The U.S. higher education system has a reputation for being prestigious and incredibly rewarding. Pursuing quality higher education is one of the most exciting prospects for any high-schooler in the U.S. or on the way there. However, those who are not familiar with the American schooling system may struggle to understand the layout. Here, we seek to guide prospective students and demystify the available options.
There are two main types of colleges in the U.S. that you can apply to after finishing high school:
Community Colleges: Community colleges are local, public colleges that provide two-year degree programs. They are also popularly known as two-year colleges. Community colleges may seem like a smaller, easier-to-pursue option because the majority of them have an open-enrollment policy. But their benefits are ample. Community colleges are (relatively speaking) much more affordable. They’re also very flexible, giving you ample time to work and save. The class sizes are small, so the feeling is one of community and the atmosphere promotes individual attention.
Community college also need not be the end of your post-high-school education. Many students start out at a community college, take the time to understand what they truly want from their bachelor’s degree, and then transfer to a college or university for a four-year degree, with their community college credits intact and counting toward the requirements for their bachelor’s.
College and Universities: When people talk about the “college of their dreams”, they’re usually referring to a four-year bachelor’s degree program at a college or at an undergraduate college that is part of a university. Eight high-end universities with extremely selective admissions procedures form the “Ivy League” and enjoy a reputation as the best of the best.
The college and university category has further subsets. The first of these is the Liberal Arts Colleges. What characterizes them is their small size and the fact that they focus only on undergraduate courses.
The other would be the National Universities. They encompass a whole range of bachelor’s degrees, master’s degrees, and Ph.D. programs.
Because every university has its own criteria, it is very important to do your research to understand which one would fit you best—especially as an international student. Some universities have a more open diversity criterion, while others may not. Most universities also require you to take a nationally recognized standardized test, either the SAT or the ACT (or both, depending on the criteria).
The SAT (Scholastic Aptitude Test) is an evaluation exam that allows a common score for universities to judge your performance and readiness to join a college or university.

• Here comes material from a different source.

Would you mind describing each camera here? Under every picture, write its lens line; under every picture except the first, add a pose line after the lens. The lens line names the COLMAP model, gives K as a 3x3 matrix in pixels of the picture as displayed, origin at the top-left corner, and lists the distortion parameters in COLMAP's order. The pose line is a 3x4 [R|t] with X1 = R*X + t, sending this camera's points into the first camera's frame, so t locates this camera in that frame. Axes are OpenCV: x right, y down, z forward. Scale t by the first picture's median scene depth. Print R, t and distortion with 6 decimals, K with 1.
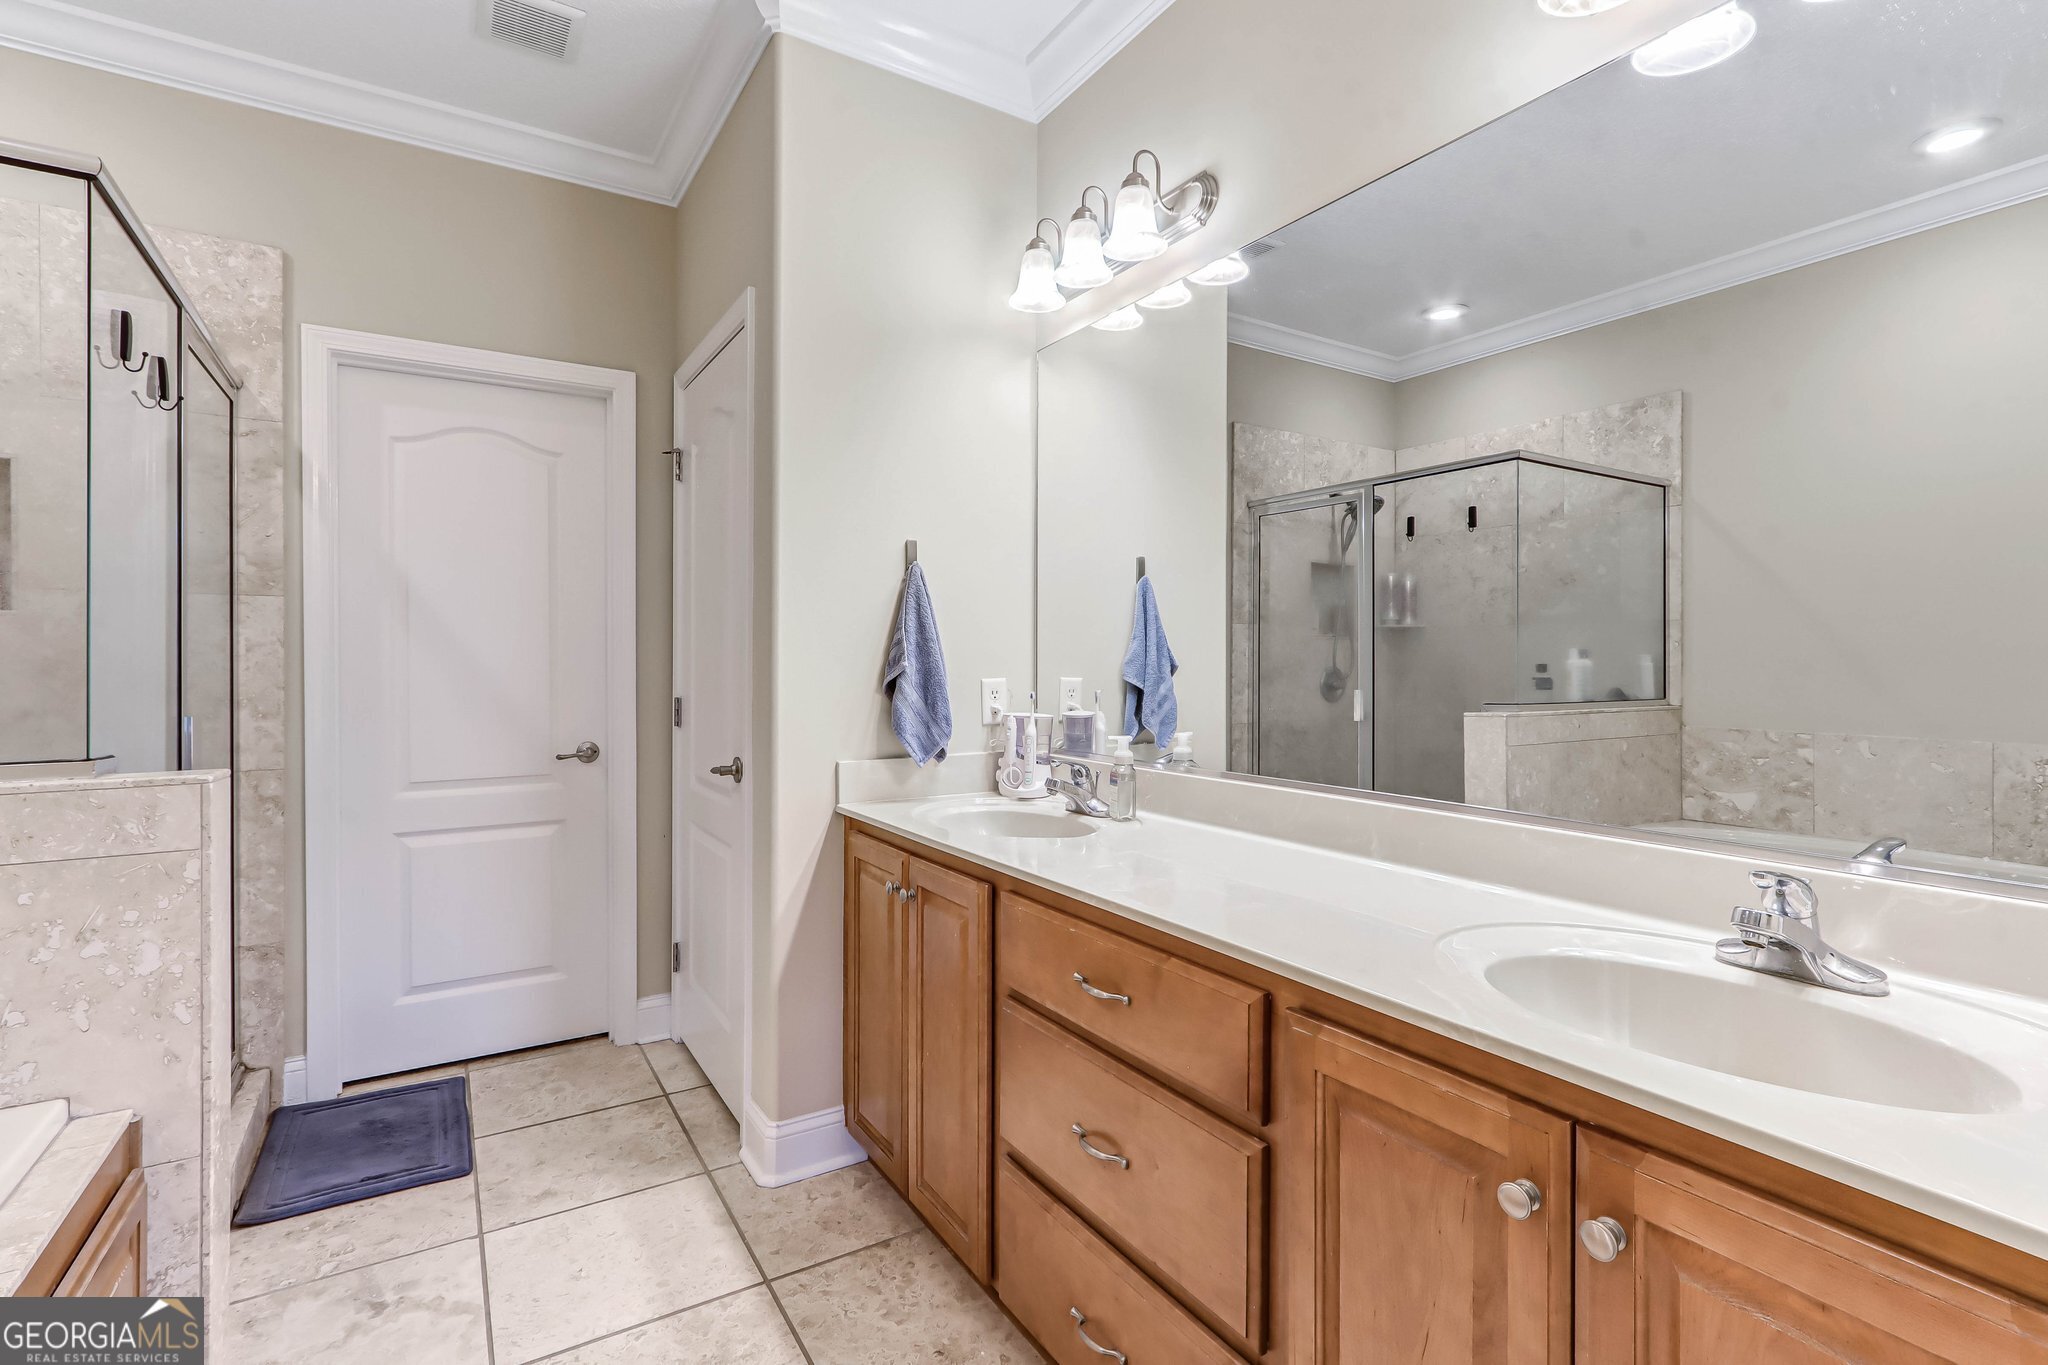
lens RADIAL K [[953.7, 0, 1016.8], [0, 953.7, 686.6], [0, 0, 1]] dist [-0.009646, 0.005279]
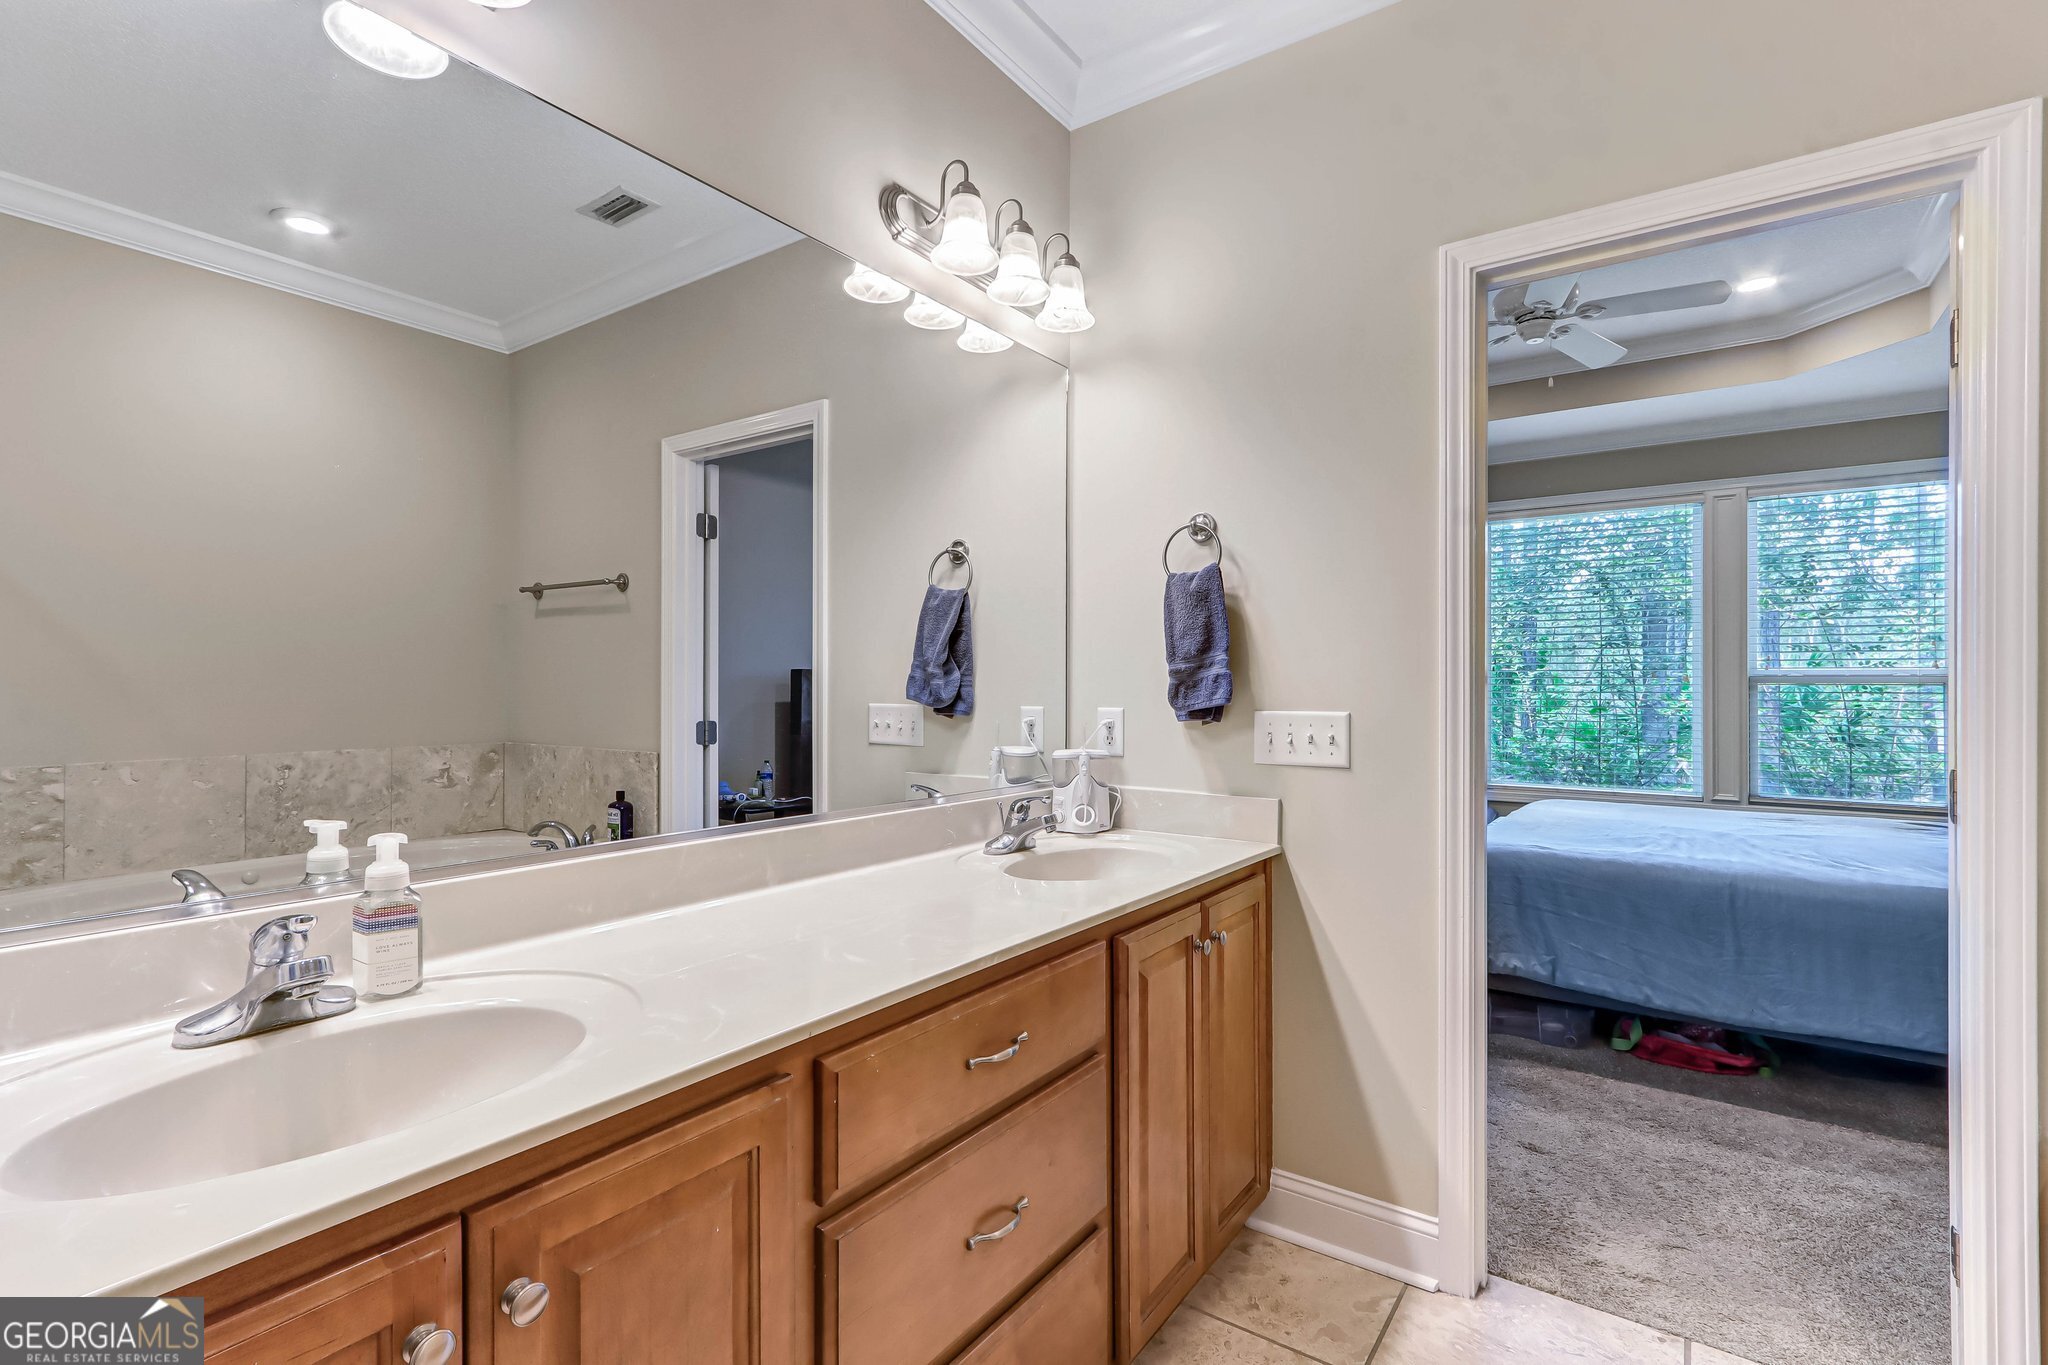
lens RADIAL K [[953.7, 0, 1012.3], [0, 953.7, 666.8], [0, 0, 1]] dist [-0.009646, 0.005279]
pose [[-0.385718, 0.004491, 0.922606, -0.336846], [0.022604, 0.999734, 0.004584, -0.028465], [-0.922340, 0.022623, -0.385717, 0.576602]]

The ACT (American College Test) is a similar assessment test with the same purpose. The differences between them are quite specific. The ACT devotes one entire section to science, while the SAT does not. The SAT also happens to be longer than the ACT. The scoring scales are also not the same. Which of the tests you should take depends on the requirements of the college or university in question.

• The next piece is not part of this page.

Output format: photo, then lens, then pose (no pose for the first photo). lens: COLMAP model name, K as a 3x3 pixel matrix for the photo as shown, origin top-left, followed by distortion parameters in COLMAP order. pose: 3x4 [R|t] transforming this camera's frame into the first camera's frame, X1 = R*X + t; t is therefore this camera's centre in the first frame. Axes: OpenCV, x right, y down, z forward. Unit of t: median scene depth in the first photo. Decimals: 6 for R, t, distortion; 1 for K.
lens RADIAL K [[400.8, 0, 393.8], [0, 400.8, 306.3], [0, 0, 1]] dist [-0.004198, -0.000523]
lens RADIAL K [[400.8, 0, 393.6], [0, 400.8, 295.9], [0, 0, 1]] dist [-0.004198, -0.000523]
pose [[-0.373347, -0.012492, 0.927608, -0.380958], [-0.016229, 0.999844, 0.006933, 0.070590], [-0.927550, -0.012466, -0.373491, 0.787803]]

While your academic record is, of course, important, universities dig deeper these days. Your extracurriculars, hobbies, passions, experience, and internships all come together to build your case for admission. It is thus very important to build and improve on your portfolio as you get closer to finding your college. It is even more important to list out your wants and needs from your college degree before you decide on a school to attend. This way, you can optimize your resources and maximize your chances.